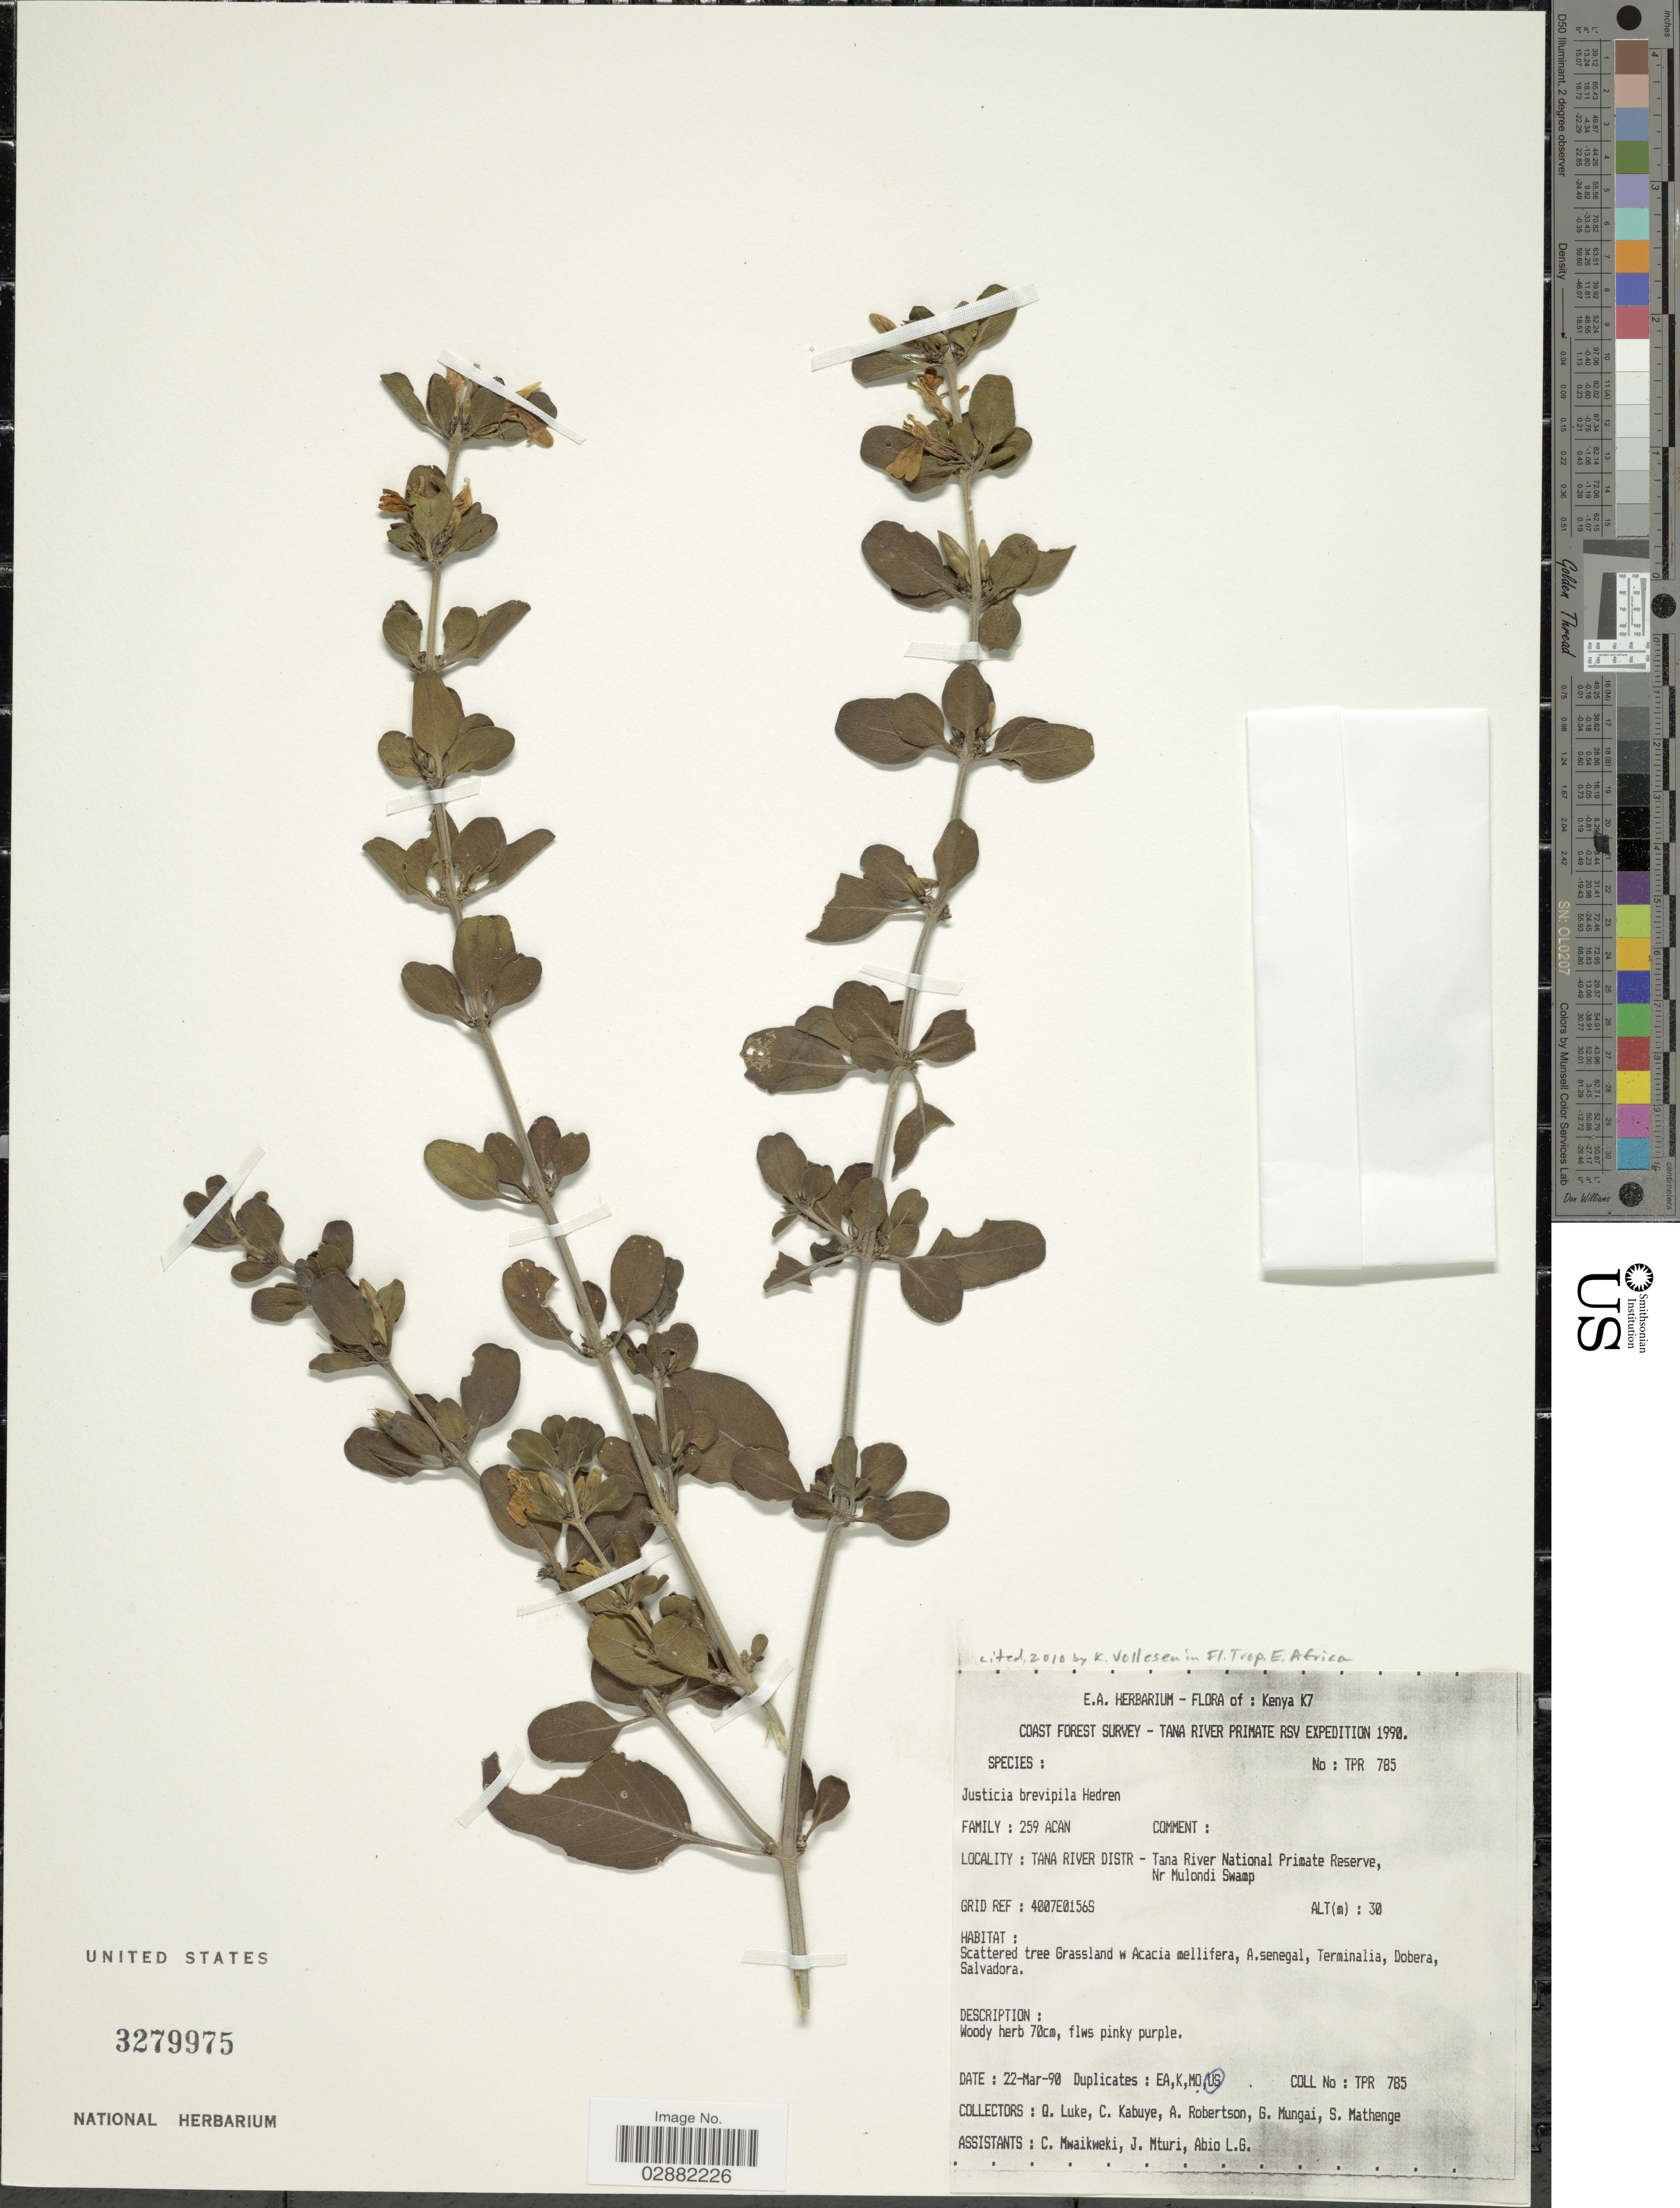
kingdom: Plantae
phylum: Tracheophyta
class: Magnoliopsida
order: Lamiales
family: Acanthaceae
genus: Justicia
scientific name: Justicia brevipila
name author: Hedrén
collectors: Q. Luke, C. Kabuye, A. Robertson, G. Mungai & et al.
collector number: TPR 785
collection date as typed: Transcribed d/m/y: 22/3/90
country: Kenya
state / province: Tana River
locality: Kenya K7. Coast Forest Survey - Tana River Distr - Tana River National Primate Reserve, Nr Mulondi Swamp. Grid Ref: 4007E0156S.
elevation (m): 30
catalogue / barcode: US 3279975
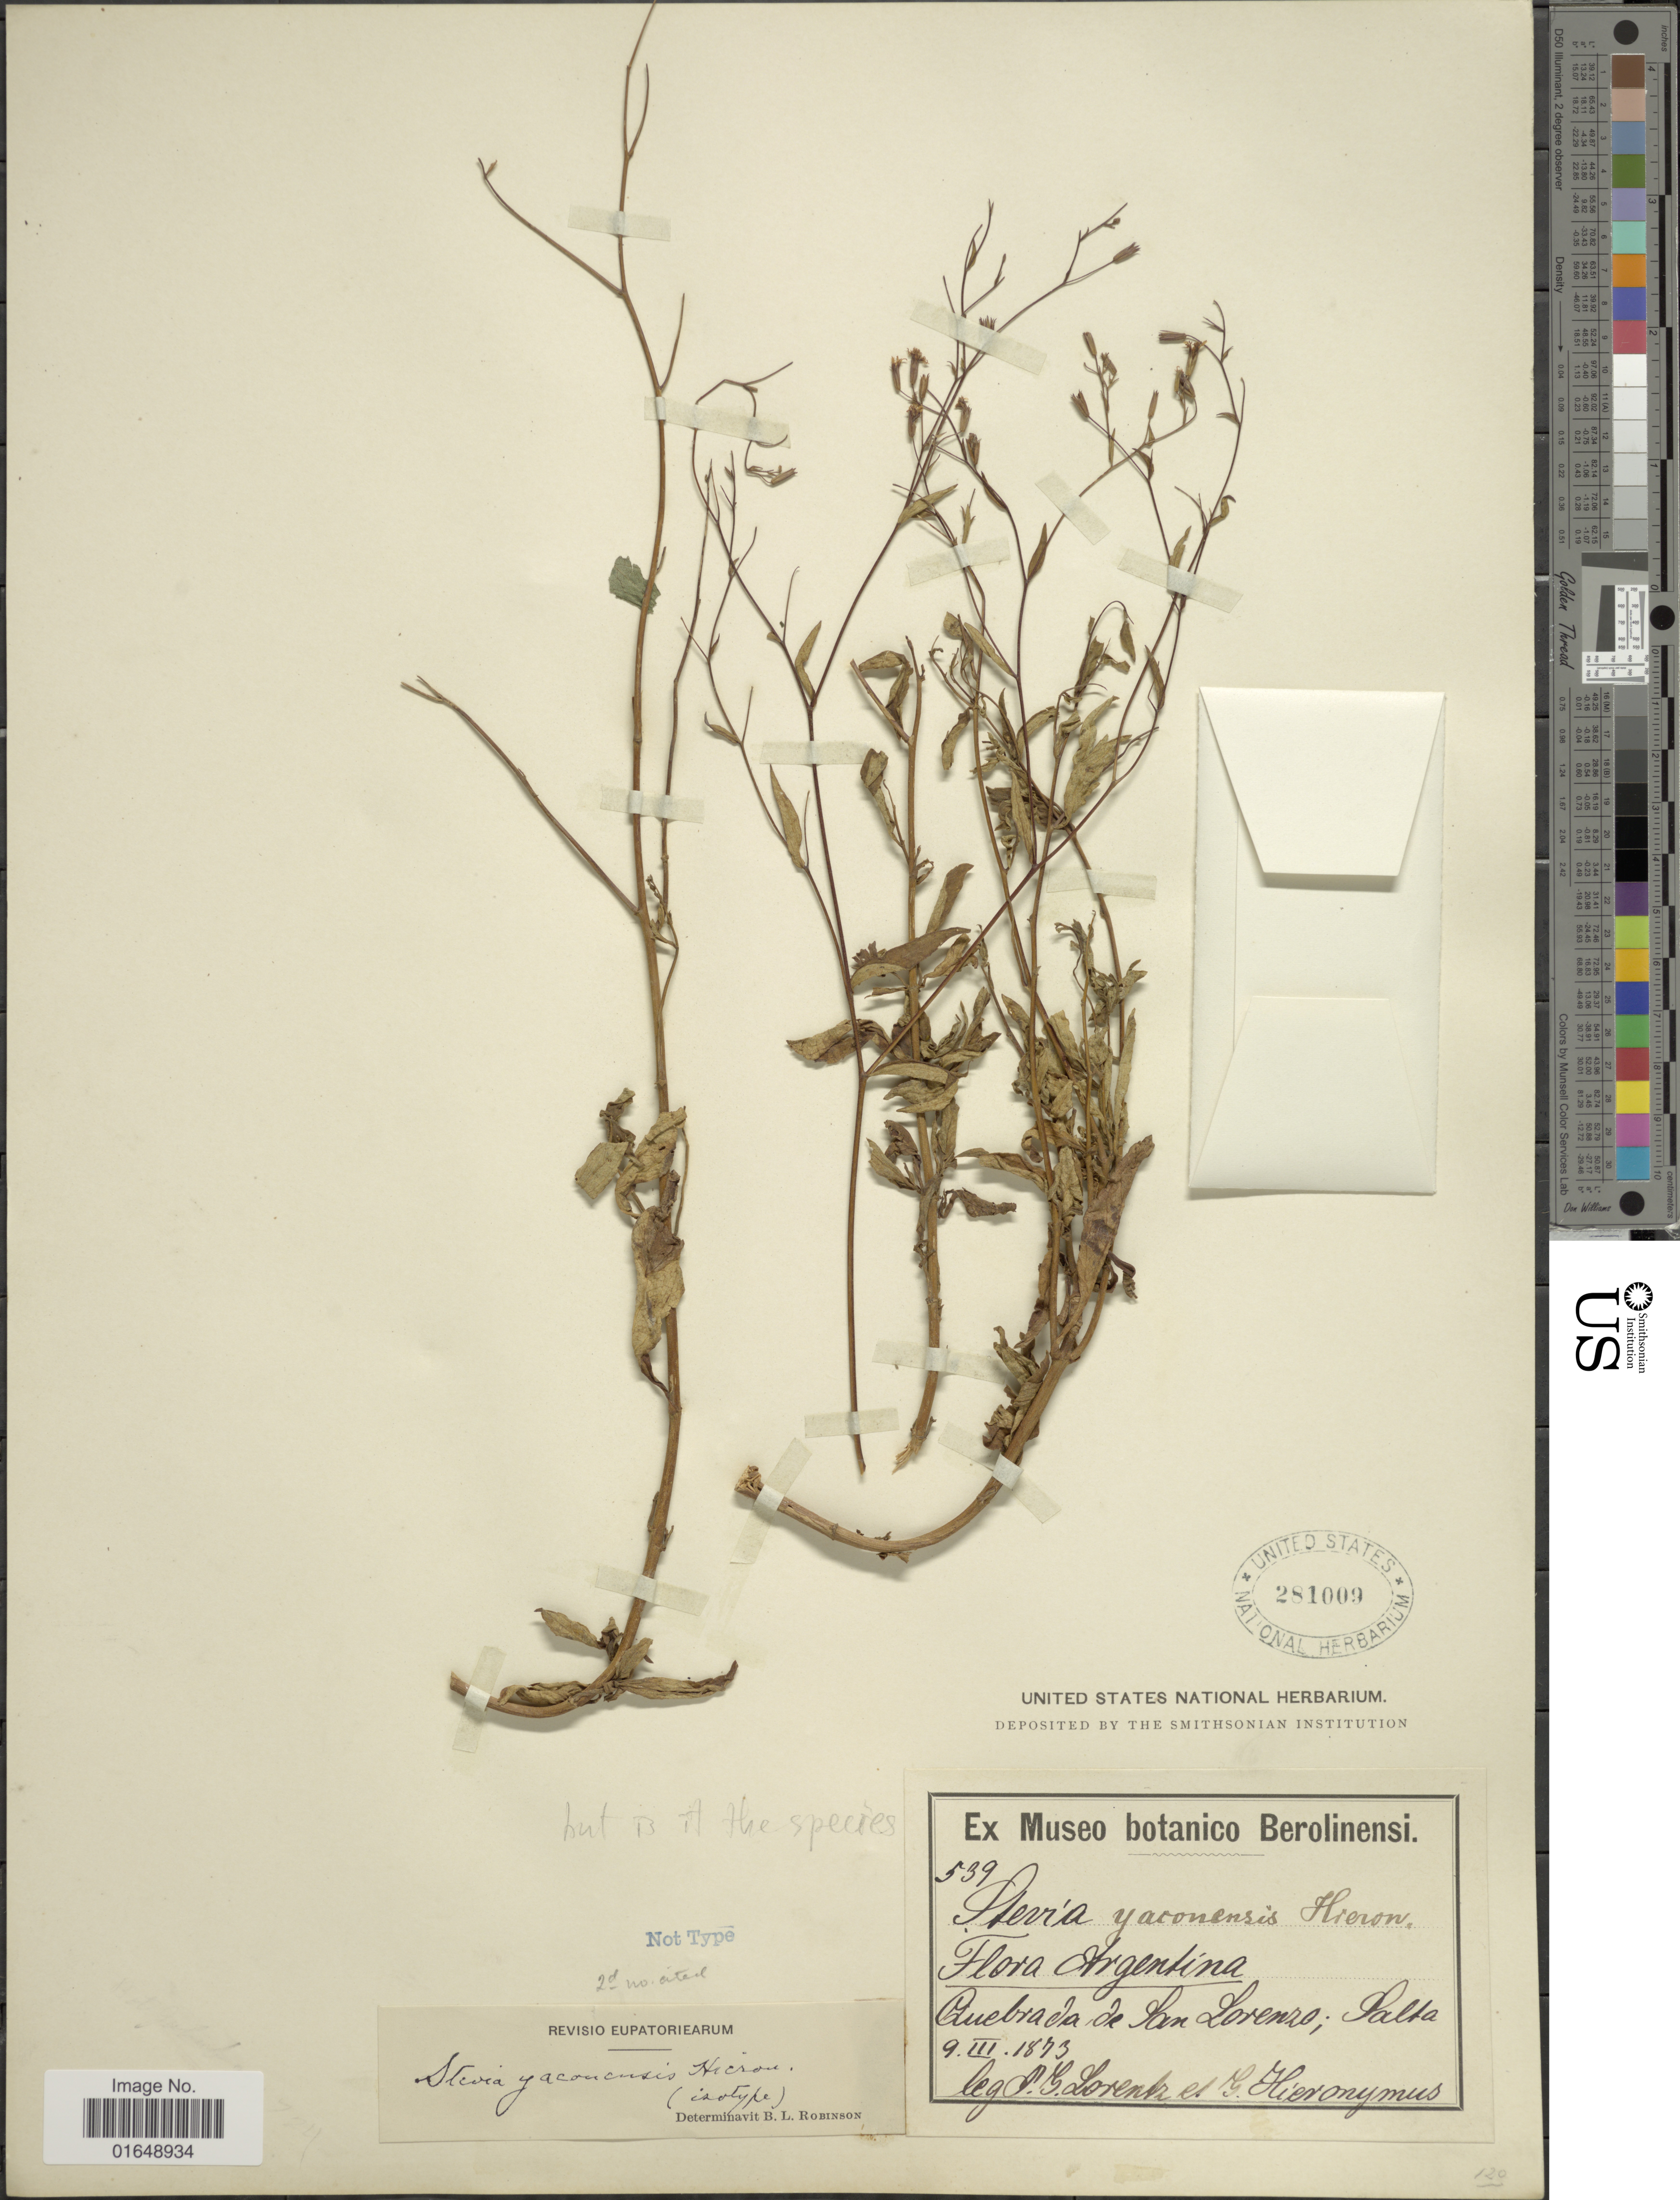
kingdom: Plantae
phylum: Tracheophyta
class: Magnoliopsida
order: Asterales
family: Asteraceae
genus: Stevia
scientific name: Stevia yaconensis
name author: Hieron.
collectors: P. G. Lorentz & G. H. Hieronymus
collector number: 539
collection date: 1873-03-09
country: Argentina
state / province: Salta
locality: Quebrada de San Lorenzo.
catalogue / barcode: US 281009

Problem details — Render the records from the line containing "collection date: 1873-03-09" through the end of the records as a two-column CSV with the headers field and value. Put one row for each line, with each part in its own quoted field and any line breaks replaced by spaces.

Complete output —
field,value
"collection date:","1873-03-09"
"country:","Argentina"
"state / province:","Salta"
"locality:","Quebrada de San Lorenzo."
"catalogue / barcode:","US 281009"